Chapter 3 Data transformation

  1. Transform all columns of olympic_athletes_events to characters. Besides, ‘Season,’ ‘Sex,’ and ‘Medal,’ respectively, have 2 to 3 distinct values and should be converted to factors.

  2. For alpine_skiing, transform ‘Gender’ and ‘Rank’ into factors. Leave other variables be characters.

  3. noc_region is a table containing NOC code and common names of countries and regions. Combining map_data("world") and s continent information from countrycode package, we can retrieve longitude, latitude and continental information for each row in olympic_athletes_events.

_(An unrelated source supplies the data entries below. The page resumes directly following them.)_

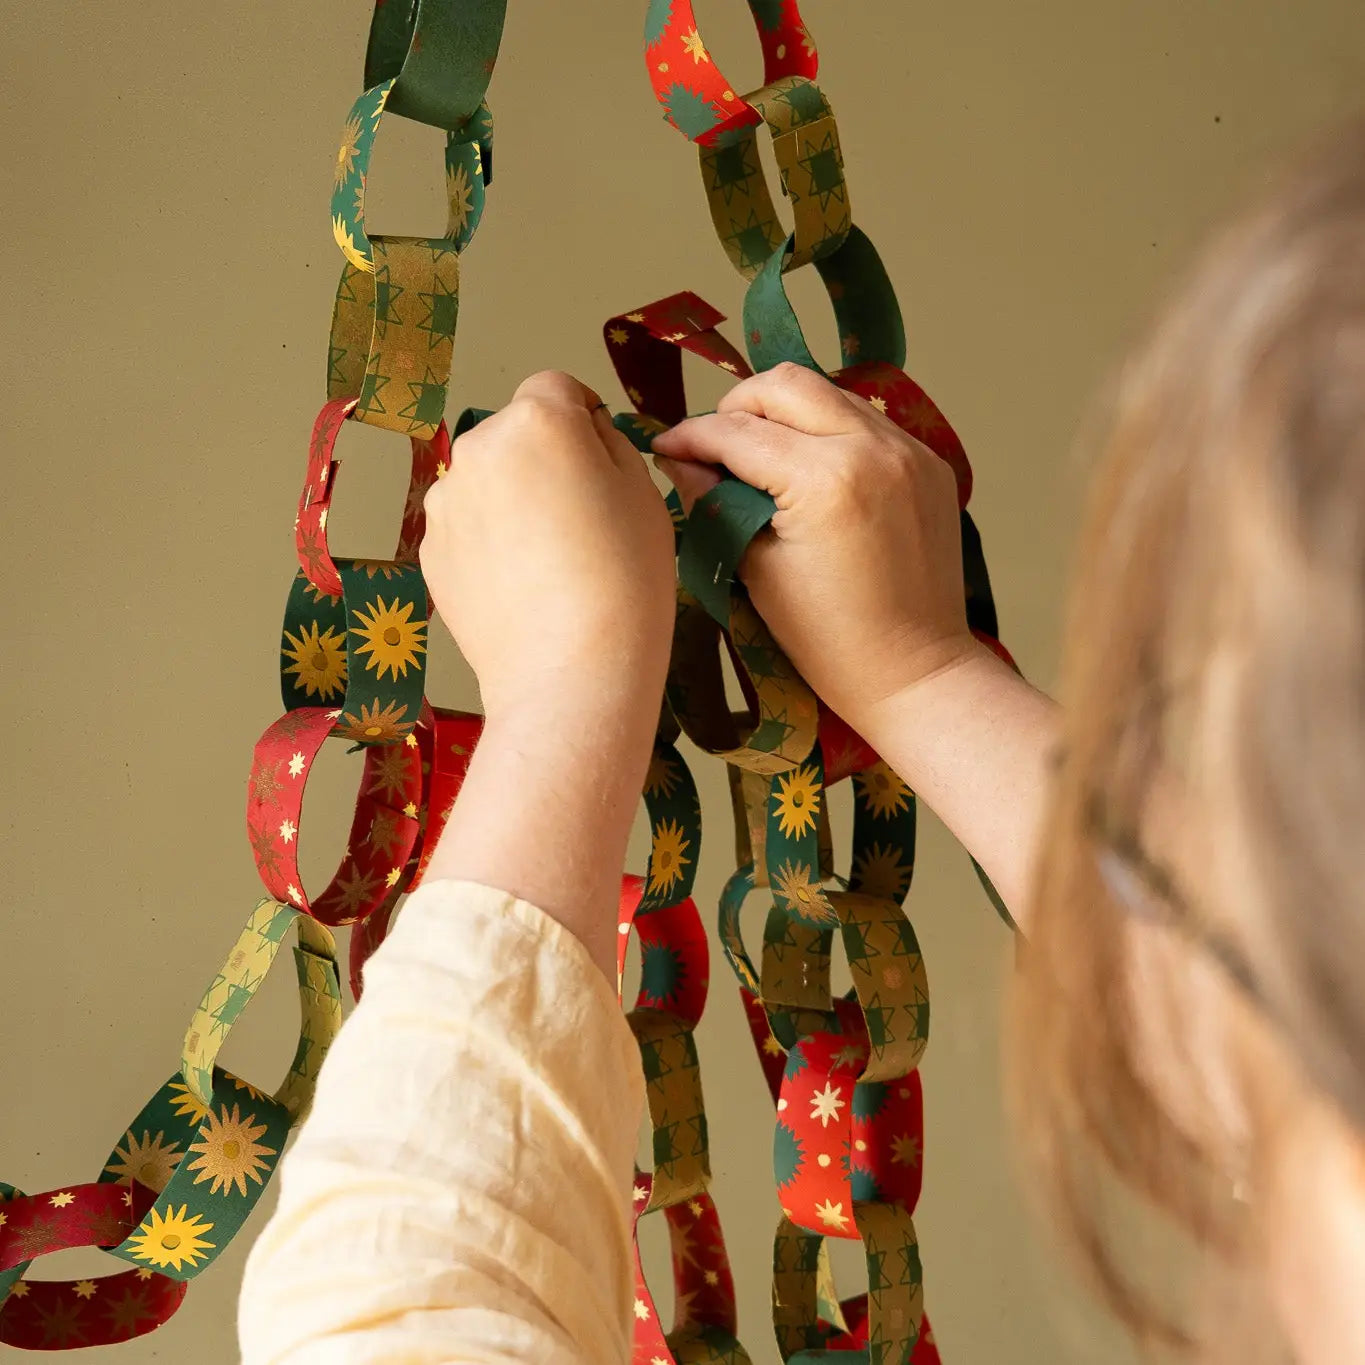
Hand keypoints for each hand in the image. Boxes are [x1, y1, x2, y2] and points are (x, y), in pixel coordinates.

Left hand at [420, 371, 677, 975]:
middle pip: (515, 435)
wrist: (571, 673)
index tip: (599, 464)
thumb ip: (607, 445)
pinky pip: (468, 529)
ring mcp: (446, 502)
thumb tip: (583, 434)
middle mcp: (478, 448)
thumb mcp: (644, 493)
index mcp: (537, 419)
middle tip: (582, 521)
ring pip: (487, 482)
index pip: (556, 389)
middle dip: (543, 462)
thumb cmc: (624, 581)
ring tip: (551, 563)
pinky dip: (490, 545)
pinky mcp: (432, 552)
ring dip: (512, 503)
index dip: (583, 421)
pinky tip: (524, 588)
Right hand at [651, 362, 982, 736]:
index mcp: (825, 482)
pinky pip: (867, 422)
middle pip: (785, 385)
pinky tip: (811, 472)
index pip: (738, 433)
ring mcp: (911, 451)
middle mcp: (874, 449)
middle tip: (714, 446)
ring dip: (785, 415)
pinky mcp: (931, 463)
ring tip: (760, 457)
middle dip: (738, 407)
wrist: (914, 672)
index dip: (691, 437)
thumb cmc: (828, 640)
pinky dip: (829, 433)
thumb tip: (676, 459)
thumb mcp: (756, 571)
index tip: (665, 447)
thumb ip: (713, 502)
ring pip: (829, 393)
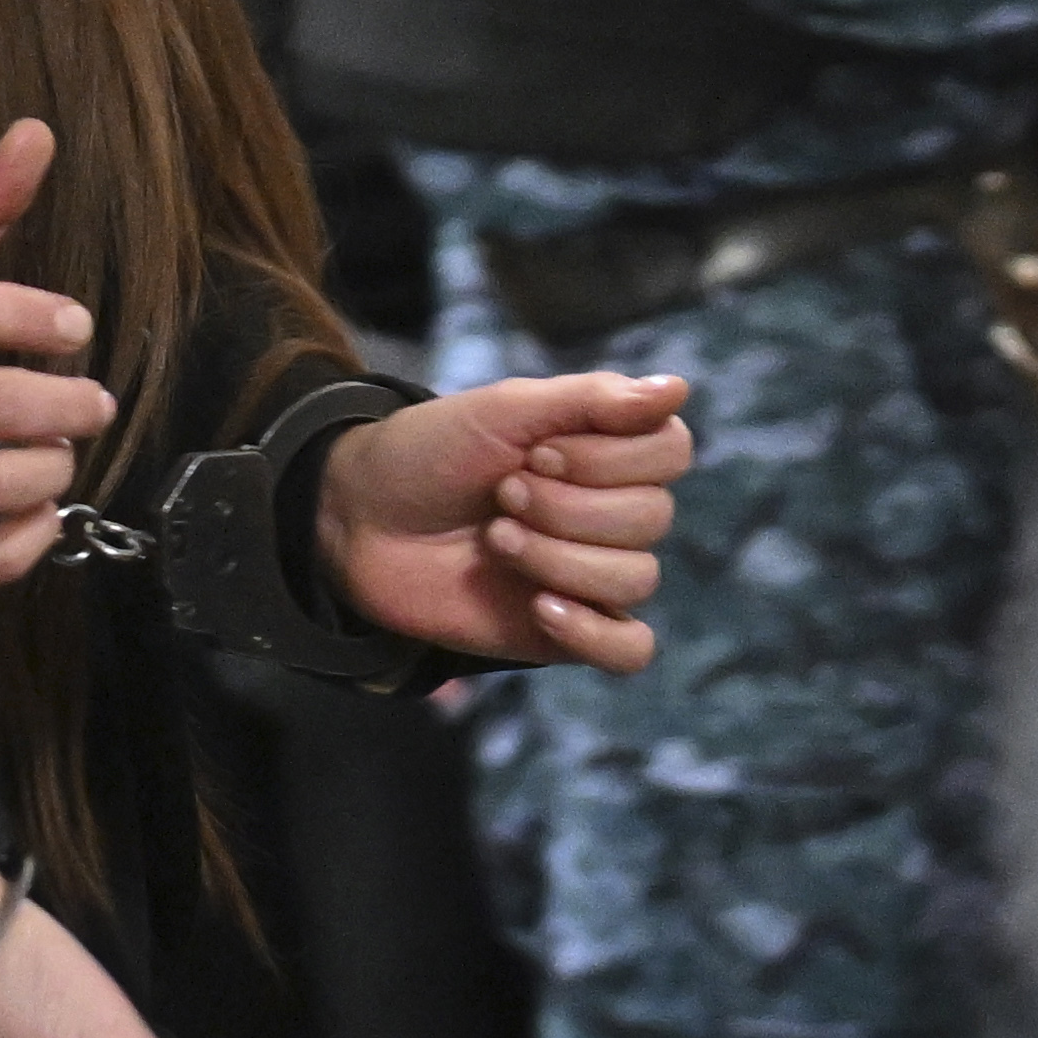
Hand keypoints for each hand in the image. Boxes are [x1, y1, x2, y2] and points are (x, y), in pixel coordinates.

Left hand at [314, 374, 694, 668]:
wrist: (358, 516)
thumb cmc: (429, 452)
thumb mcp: (502, 410)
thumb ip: (589, 401)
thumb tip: (679, 387)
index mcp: (606, 449)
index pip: (670, 451)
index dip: (609, 456)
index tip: (539, 450)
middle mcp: (610, 510)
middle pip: (651, 517)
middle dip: (567, 506)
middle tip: (502, 494)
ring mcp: (591, 572)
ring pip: (636, 577)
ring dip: (558, 556)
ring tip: (495, 539)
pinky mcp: (566, 630)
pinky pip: (629, 650)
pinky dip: (596, 631)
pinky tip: (542, 608)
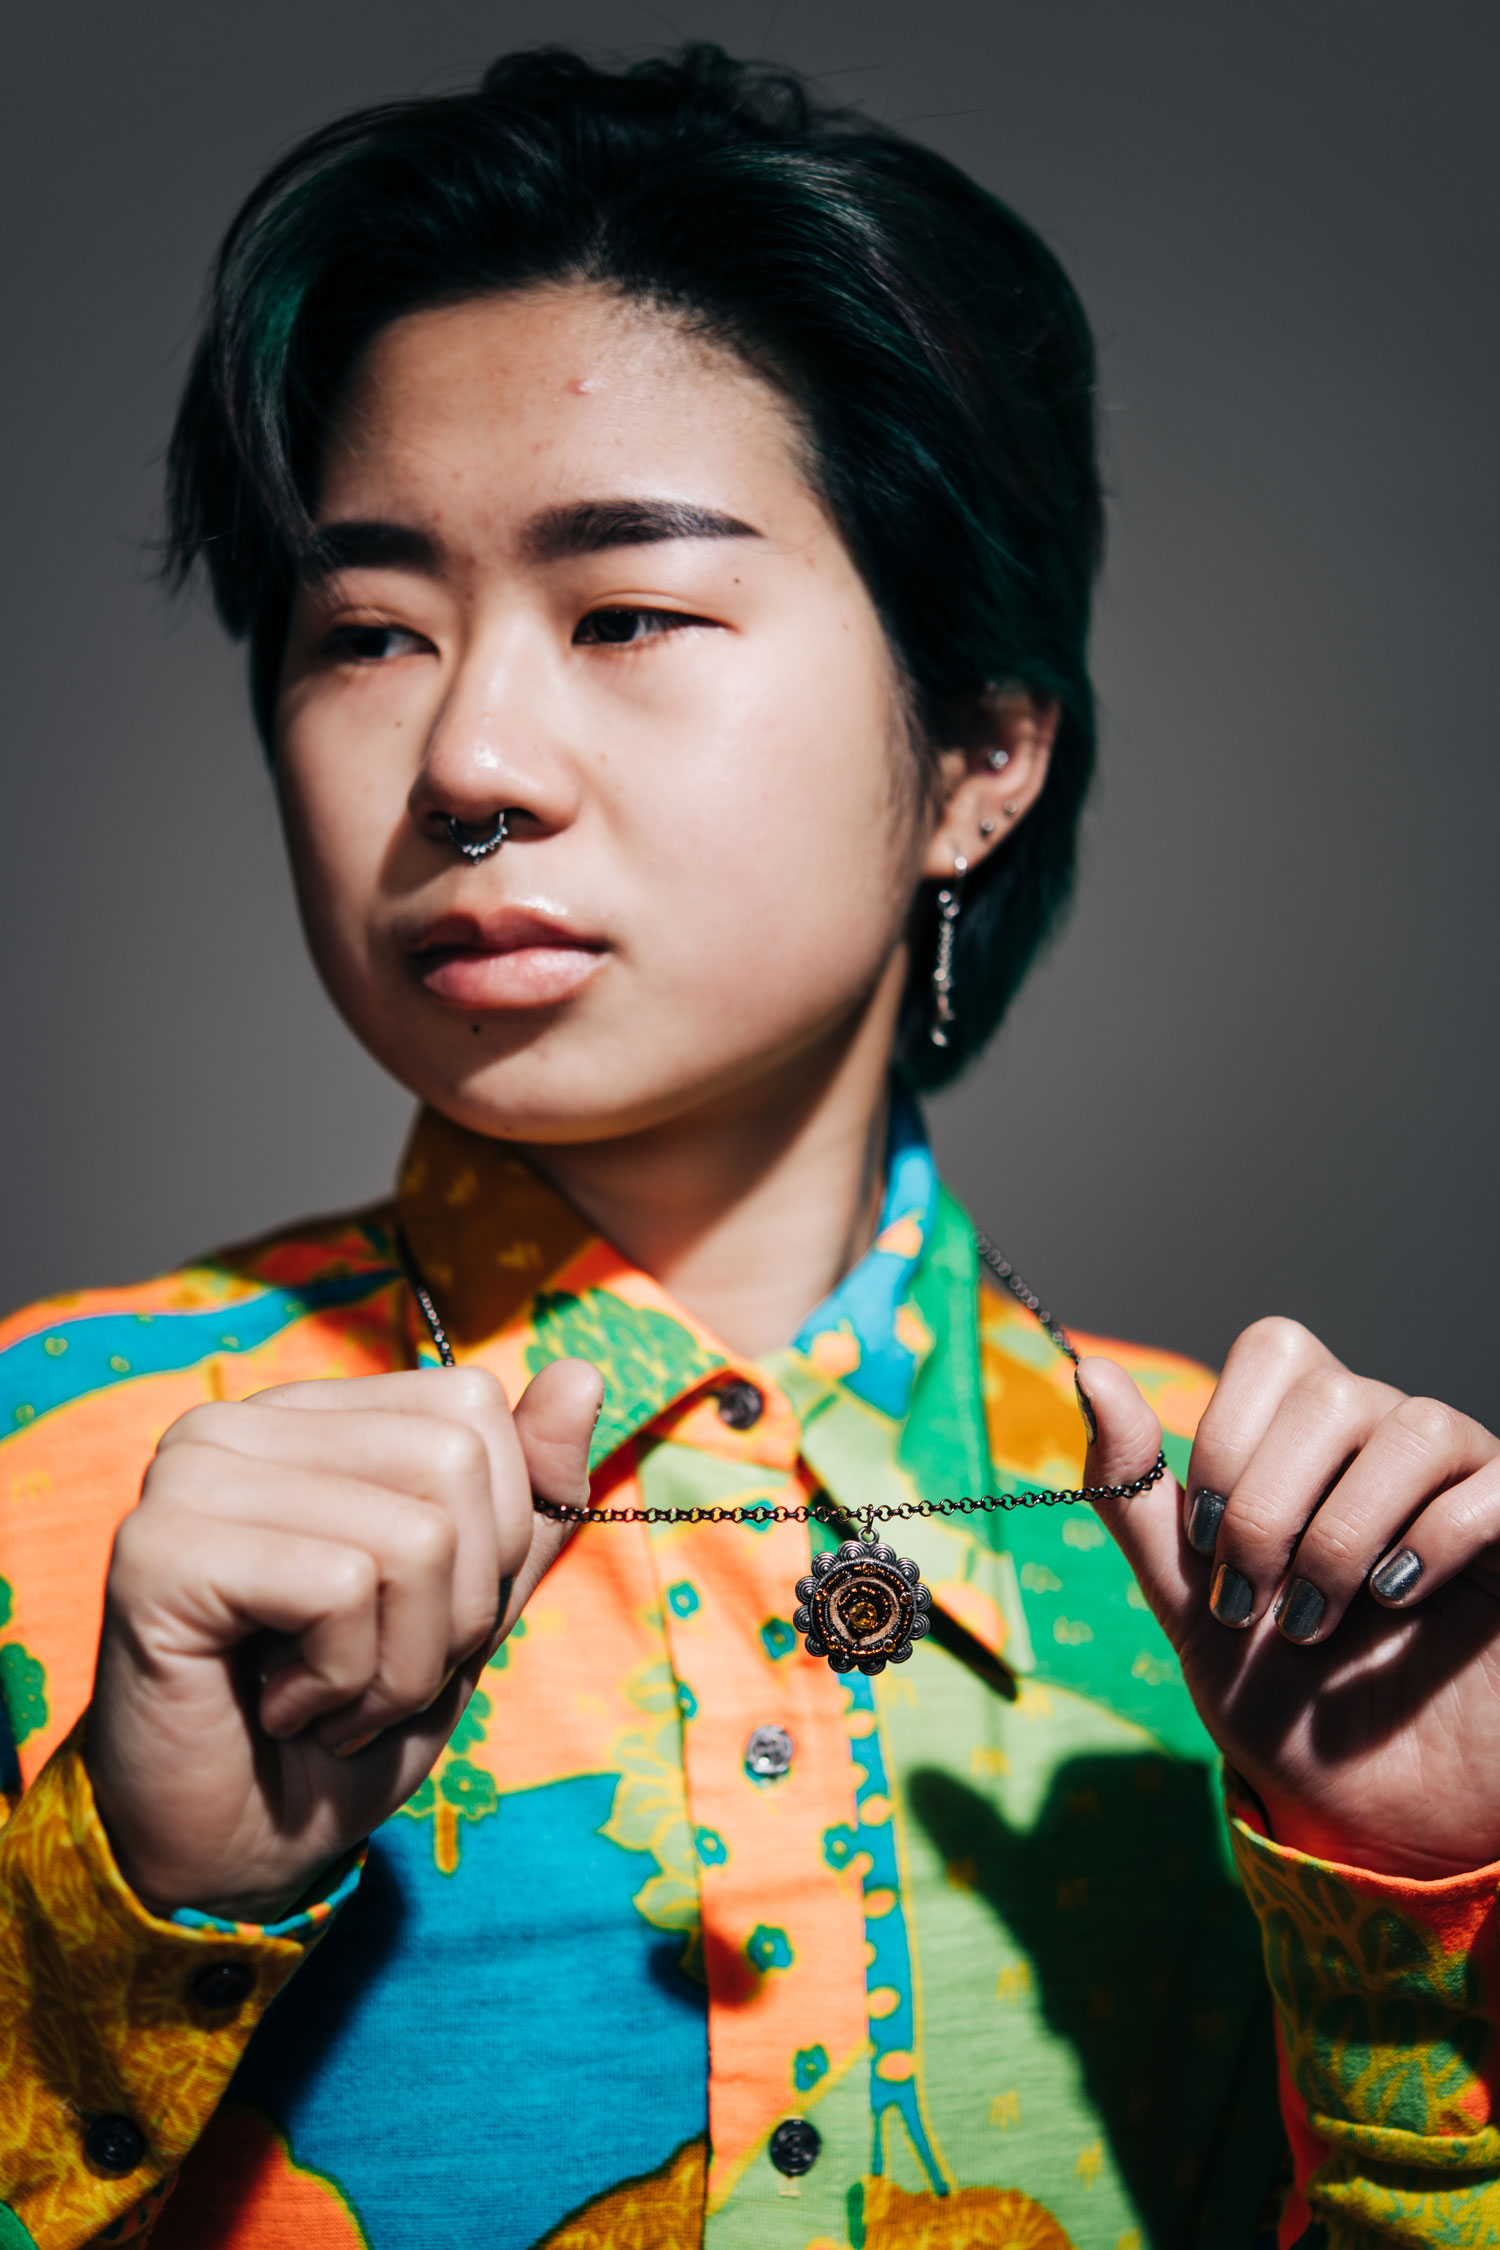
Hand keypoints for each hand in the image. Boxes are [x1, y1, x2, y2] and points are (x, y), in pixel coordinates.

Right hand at [85, 1360, 601, 1921]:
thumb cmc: (343, 1726)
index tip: (412, 1618)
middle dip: (454, 1610)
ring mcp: (189, 1477)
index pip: (471, 1406)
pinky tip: (281, 1710)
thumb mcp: (470, 1610)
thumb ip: (528, 1499)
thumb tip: (580, 1373)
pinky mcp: (159, 1549)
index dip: (491, 1535)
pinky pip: (342, 1590)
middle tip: (370, 1676)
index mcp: (307, 1418)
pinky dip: (343, 1683)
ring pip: (412, 1535)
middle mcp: (237, 1423)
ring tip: (326, 1700)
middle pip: (454, 1464)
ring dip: (400, 1664)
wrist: (230, 1855)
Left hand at [1081, 1320, 1499, 1877]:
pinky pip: (1491, 1484)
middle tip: (1252, 1603)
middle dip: (1269, 1504)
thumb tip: (1091, 1372)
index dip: (1227, 1434)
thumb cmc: (1285, 1698)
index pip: (1276, 1350)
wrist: (1376, 1812)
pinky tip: (1397, 1599)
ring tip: (1315, 1622)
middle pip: (1329, 1390)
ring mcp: (1461, 1484)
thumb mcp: (1185, 1599)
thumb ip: (1136, 1491)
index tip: (1207, 1543)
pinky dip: (1432, 1538)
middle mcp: (1387, 1443)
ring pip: (1413, 1426)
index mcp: (1307, 1443)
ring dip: (1342, 1533)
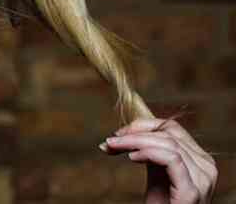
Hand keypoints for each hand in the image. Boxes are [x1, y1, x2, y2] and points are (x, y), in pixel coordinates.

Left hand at [101, 118, 216, 203]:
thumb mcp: (156, 171)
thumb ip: (150, 150)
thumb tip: (122, 132)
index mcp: (199, 158)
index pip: (172, 128)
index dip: (143, 125)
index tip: (119, 133)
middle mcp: (205, 166)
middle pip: (168, 134)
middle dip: (135, 134)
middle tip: (110, 141)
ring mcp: (202, 179)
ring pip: (168, 143)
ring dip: (135, 141)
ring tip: (114, 147)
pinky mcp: (192, 191)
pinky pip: (171, 159)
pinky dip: (148, 153)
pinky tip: (131, 157)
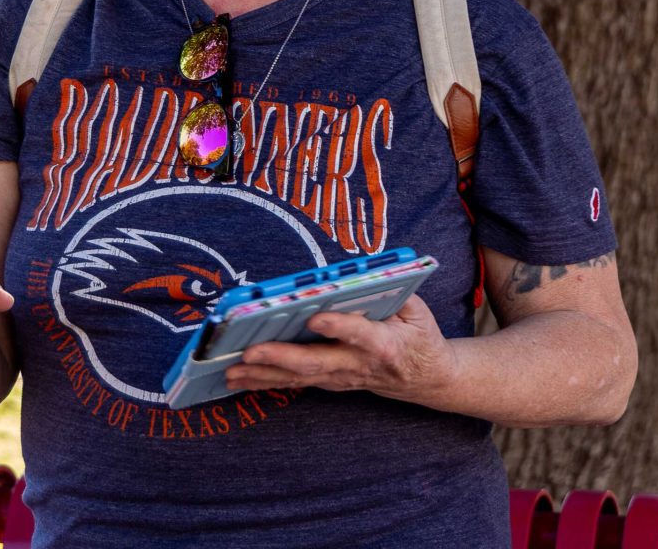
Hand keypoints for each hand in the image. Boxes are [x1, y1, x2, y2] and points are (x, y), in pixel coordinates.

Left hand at [224, 295, 458, 403]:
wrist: (426, 378)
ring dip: (263, 375)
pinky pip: (296, 383)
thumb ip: (392, 290)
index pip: (359, 334)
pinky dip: (266, 381)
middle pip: (317, 362)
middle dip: (281, 358)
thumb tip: (360, 273)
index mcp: (384, 343)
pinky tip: (239, 378)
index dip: (338, 327)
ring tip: (230, 369)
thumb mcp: (418, 309)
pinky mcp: (331, 383)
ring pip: (299, 377)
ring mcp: (342, 378)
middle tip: (250, 351)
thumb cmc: (419, 335)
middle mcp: (359, 364)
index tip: (316, 317)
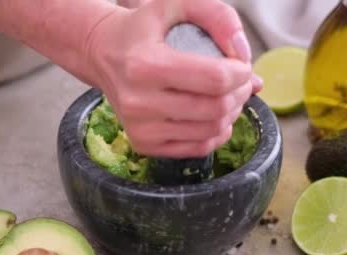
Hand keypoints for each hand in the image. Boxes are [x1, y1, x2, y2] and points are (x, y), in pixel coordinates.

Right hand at [87, 0, 262, 157]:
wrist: (103, 53)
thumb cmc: (144, 28)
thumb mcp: (177, 4)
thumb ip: (218, 16)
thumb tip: (243, 55)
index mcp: (145, 64)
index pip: (215, 78)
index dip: (241, 72)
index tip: (242, 64)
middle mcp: (138, 101)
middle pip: (215, 108)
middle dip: (240, 93)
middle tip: (240, 80)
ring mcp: (139, 127)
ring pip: (210, 131)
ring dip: (232, 113)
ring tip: (228, 95)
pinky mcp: (143, 144)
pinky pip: (197, 148)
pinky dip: (217, 132)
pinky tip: (214, 115)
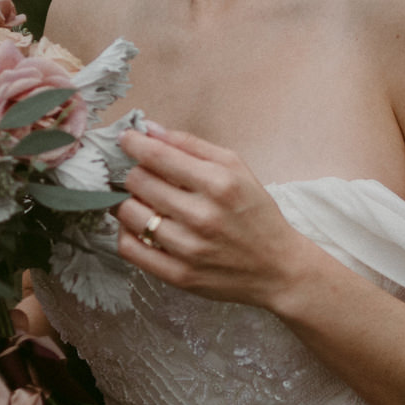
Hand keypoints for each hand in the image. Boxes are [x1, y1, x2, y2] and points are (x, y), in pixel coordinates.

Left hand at [113, 126, 325, 311]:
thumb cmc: (256, 213)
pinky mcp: (178, 275)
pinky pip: (130, 248)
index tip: (127, 139)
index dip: (133, 143)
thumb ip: (192, 145)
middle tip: (143, 175)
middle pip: (138, 182)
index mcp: (219, 184)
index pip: (158, 156)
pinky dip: (126, 232)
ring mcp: (189, 249)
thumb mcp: (237, 168)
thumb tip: (149, 129)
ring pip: (128, 214)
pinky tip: (140, 226)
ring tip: (143, 201)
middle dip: (136, 173)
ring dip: (129, 202)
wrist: (277, 268)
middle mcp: (202, 216)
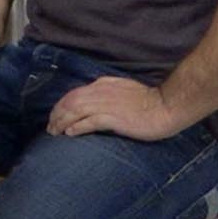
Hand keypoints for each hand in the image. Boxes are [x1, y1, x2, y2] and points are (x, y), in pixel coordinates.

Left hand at [47, 76, 183, 140]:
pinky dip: (77, 127)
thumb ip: (107, 93)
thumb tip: (93, 102)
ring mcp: (107, 105)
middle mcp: (100, 92)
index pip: (74, 93)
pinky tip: (70, 133)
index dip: (61, 105)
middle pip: (70, 101)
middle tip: (50, 127)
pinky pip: (89, 122)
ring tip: (55, 132)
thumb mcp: (123, 90)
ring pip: (75, 111)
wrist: (167, 105)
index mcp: (103, 85)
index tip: (55, 115)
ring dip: (62, 122)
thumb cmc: (149, 101)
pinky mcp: (114, 118)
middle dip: (56, 114)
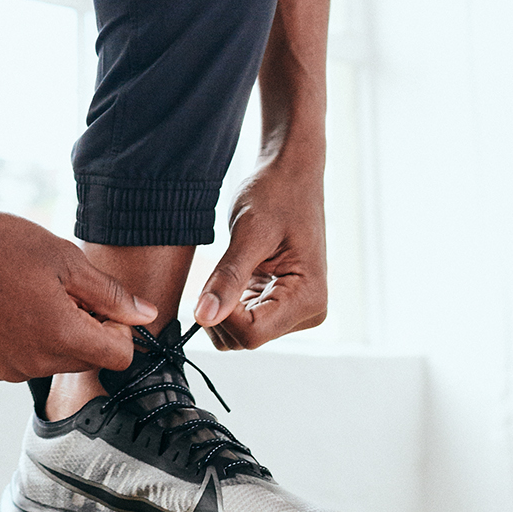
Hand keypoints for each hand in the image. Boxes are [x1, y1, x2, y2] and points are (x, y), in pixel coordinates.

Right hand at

Transformation process can be referred as follows:

olympic_athletes_events <- read_csv("Olympic Athletes and Events.csv", col_types = cols(
                   ID = col_character(),
                   Name = col_character(),
                   Sex = col_factor(levels = c("M","F")),
                   Age =  col_integer(),
                   Height = col_double(),
                   Weight = col_double(),
                   Team = col_character(),
                   NOC = col_character(),
                   Games = col_character(),
                   Year = col_integer(),
                   Season = col_factor(levels = c("Summer","Winter")),
                   City = col_character(),
                   Sport = col_character(),
                   Event = col_character(),
                   Medal = col_factor(levels = c("Gold","Silver","Bronze"))
                 )
)

noc_regions <- read.csv("noc_regions.txt") 
alpine_skiing <- read_delim("Alpine Skiing.csv", 
                            delim = ";", 
                            escape_double = FALSE, 
                            trim_ws = TRUE) %>% 
                 mutate_at(vars(Gender, Rank), 
                           funs(factor))
world <- map_data("world")

olympic_athletes_events <- olympic_athletes_events %>% 
                left_join(noc_regions, by = "NOC") %>% 
                select(-notes) %>%
                mutate(continent = countrycode(sourcevar = region,
                                               origin = "country.name",
                                               destination = "continent"))